▼▼▼
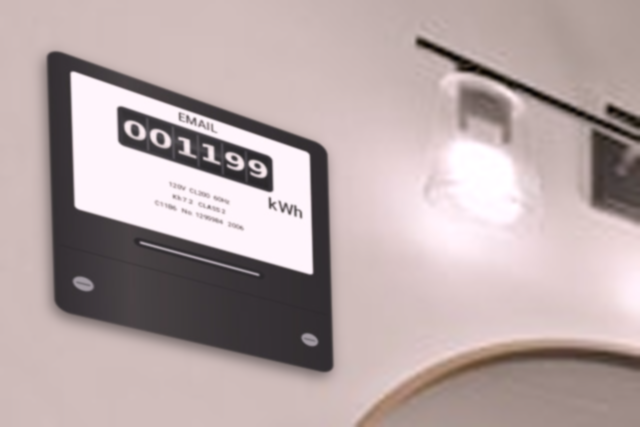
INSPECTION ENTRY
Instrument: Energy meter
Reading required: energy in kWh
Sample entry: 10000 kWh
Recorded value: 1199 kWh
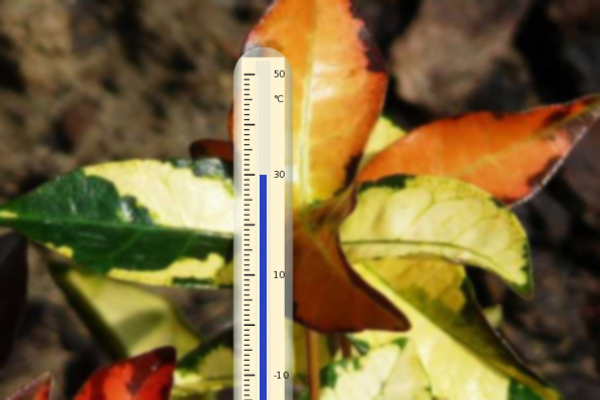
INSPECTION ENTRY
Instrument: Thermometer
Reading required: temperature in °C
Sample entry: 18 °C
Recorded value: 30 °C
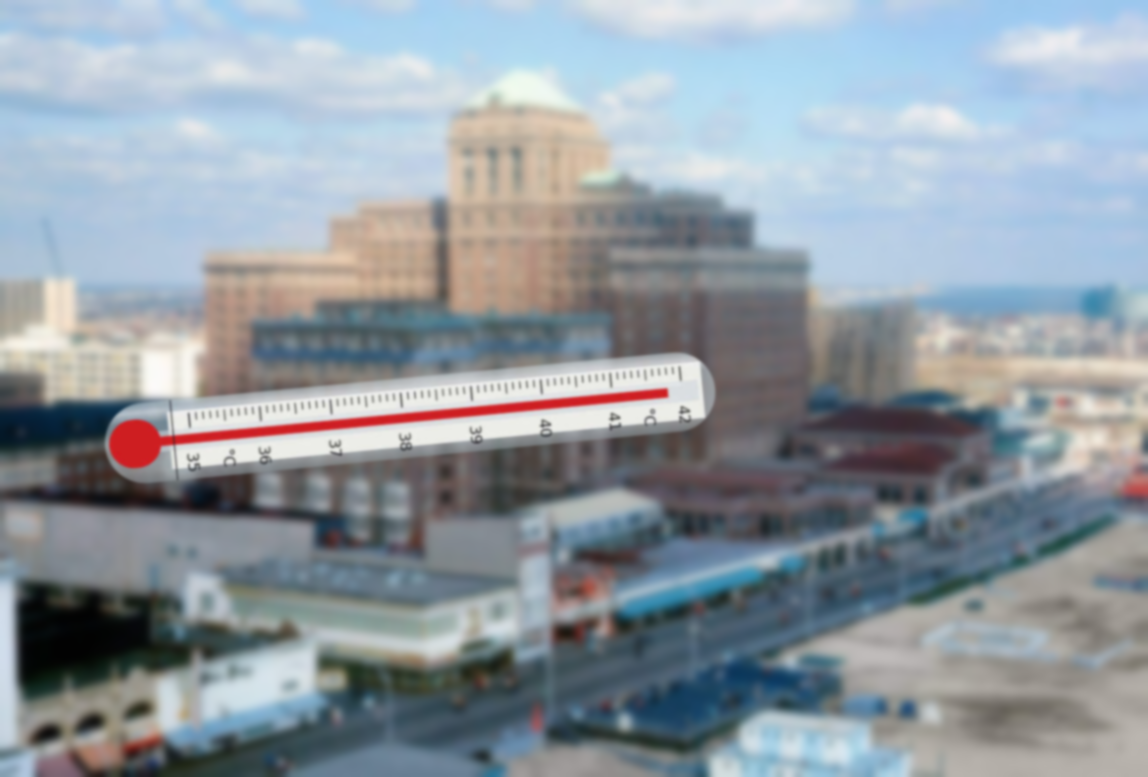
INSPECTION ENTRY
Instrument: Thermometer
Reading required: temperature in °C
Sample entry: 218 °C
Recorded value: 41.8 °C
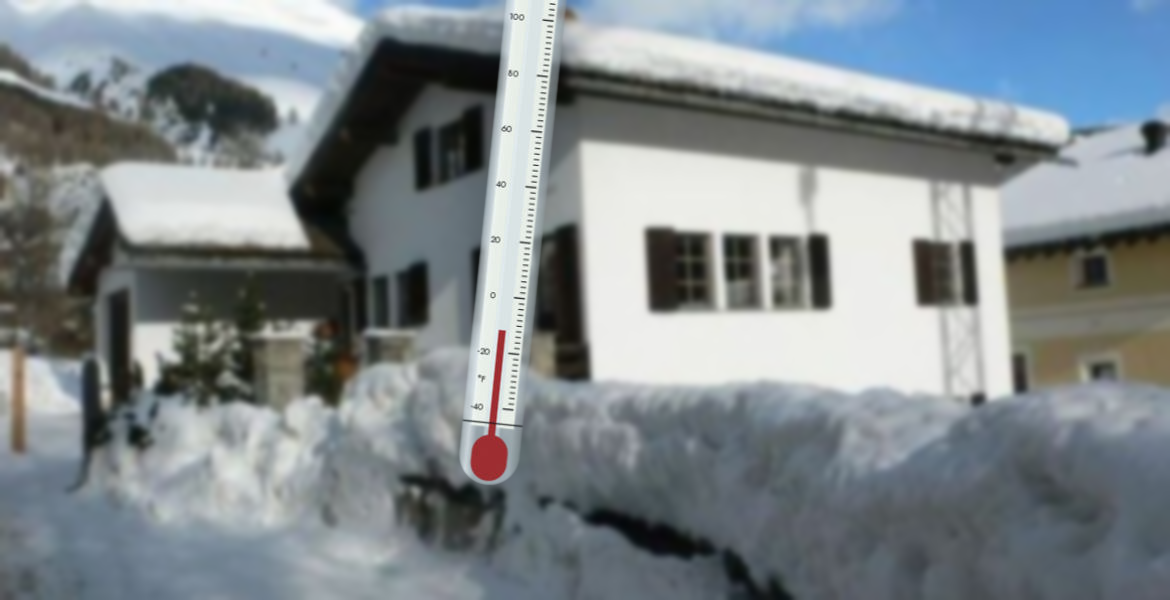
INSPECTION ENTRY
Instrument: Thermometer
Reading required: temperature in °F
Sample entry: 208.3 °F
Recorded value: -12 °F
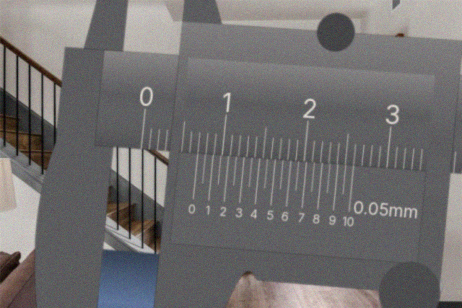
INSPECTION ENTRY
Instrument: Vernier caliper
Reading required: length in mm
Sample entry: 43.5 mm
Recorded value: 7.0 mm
▲▲▲
▼▼▼
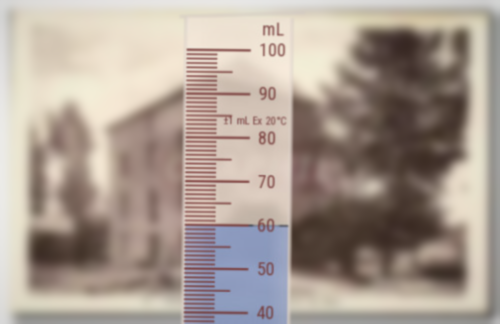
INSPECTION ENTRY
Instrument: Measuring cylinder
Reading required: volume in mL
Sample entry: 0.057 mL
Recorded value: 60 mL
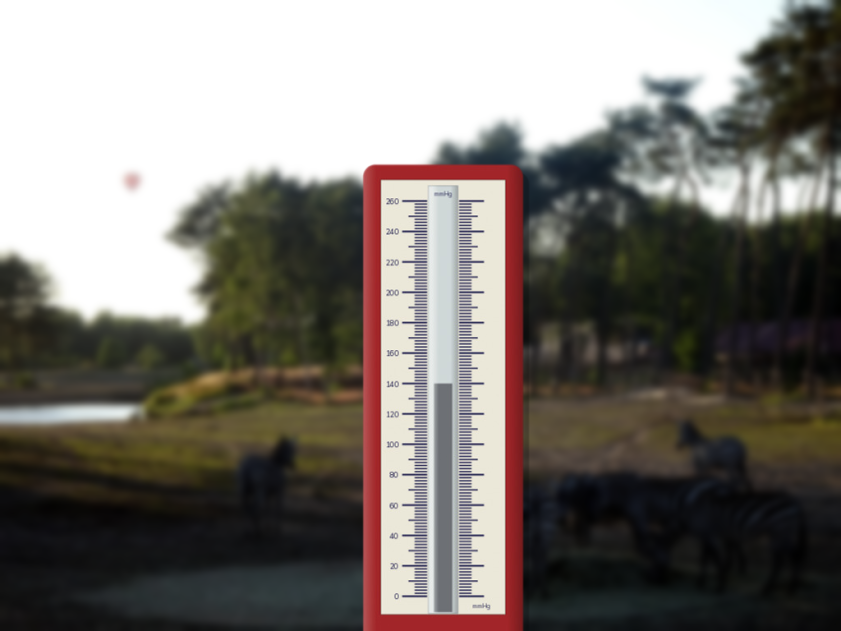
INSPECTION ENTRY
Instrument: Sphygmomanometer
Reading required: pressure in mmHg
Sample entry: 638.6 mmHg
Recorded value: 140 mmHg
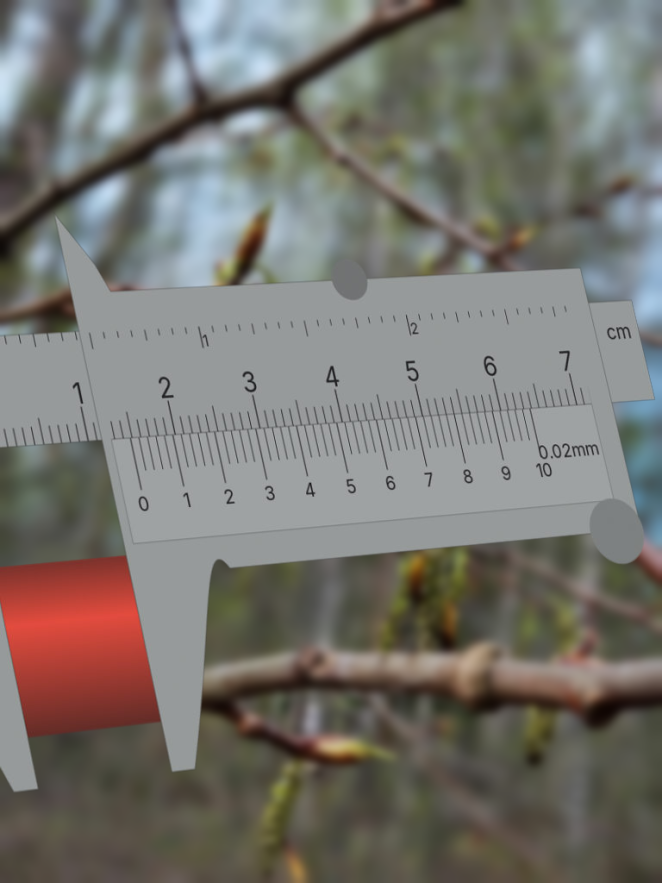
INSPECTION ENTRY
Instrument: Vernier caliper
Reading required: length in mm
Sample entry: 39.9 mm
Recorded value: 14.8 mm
▲▲▲
Pick out every line in the items above that contains the word "Sample" and copy each one.

Sample entry: 10000 kWh
Sample entry: 18 °C
Sample entry: 218 °C
Sample entry: 208.3 °F
Sample entry: 43.5 mm
Sample entry: 0.057 mL
Sample entry: 638.6 mmHg
Sample entry: 39.9 mm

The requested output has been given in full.